N.B. Bij het bestuursorgaan berust de bevoegdheid tot het instellen van beroep in cassatie niet bij de ambtenaar die de procedure voor de rechtbank heeft gevoerd.
Bij het instellen van hoger beroep dan wel beroep in cassatie dient het volgende in acht te worden genomen:
1 - bij het beroepschrift wordt een afschrift van deze uitspraak overgelegd.
2 - het beroepschrift moet ondertekend zijn en ten minste het volgende vermelden:
a. de naam en het adres van de indiener;
b. een dagtekening;
c. een omschrijving van de uitspraak waartegen het hoger beroep dan wel het beroep in cassatie is ingesteld;
d. de gronden van het hoger beroep dan wel het beroep in cassatie.

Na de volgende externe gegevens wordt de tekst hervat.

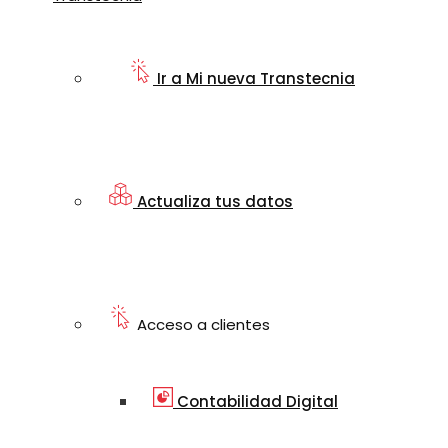
Ir a Mi nueva Transtecnia
Actualiza tus datos
Acceso a clientes
Contabilidad Digital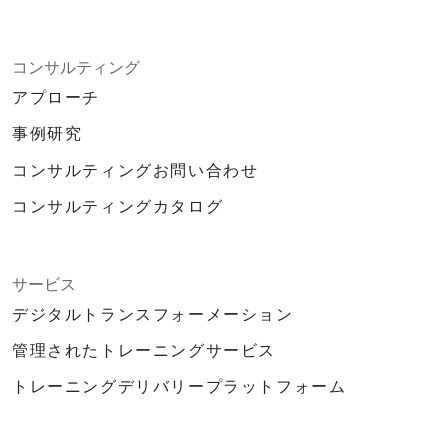
コンサルティング
アプローチ
事例研究
コンサルティングお問い合わせ
コンサルティングカタログ
サービス
デジタルトランスフォーメーション
管理されたトレーニングサービス
トレーニングデリバリープラットフォーム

Bij het instellen van beroep in cassatie dient daarnaast het volgende in acht te worden genomen:
1 - bij het beroepschrift wordt een schriftelijke verklaring van de wederpartij gevoegd, inhoudende dat wordt ingestemd met het instellen van beroep in cassatie tegen de uitspraak van de rechtbank;
2 - tenzij de Hoge Raad anders bepaalt, zal de rechtbank deze mondelinge uitspraak vervangen door een schriftelijke. In dat geval krijgt de indiener de gelegenheid de gronden van het beroep in cassatie alsnog aan te voeren of aan te vullen.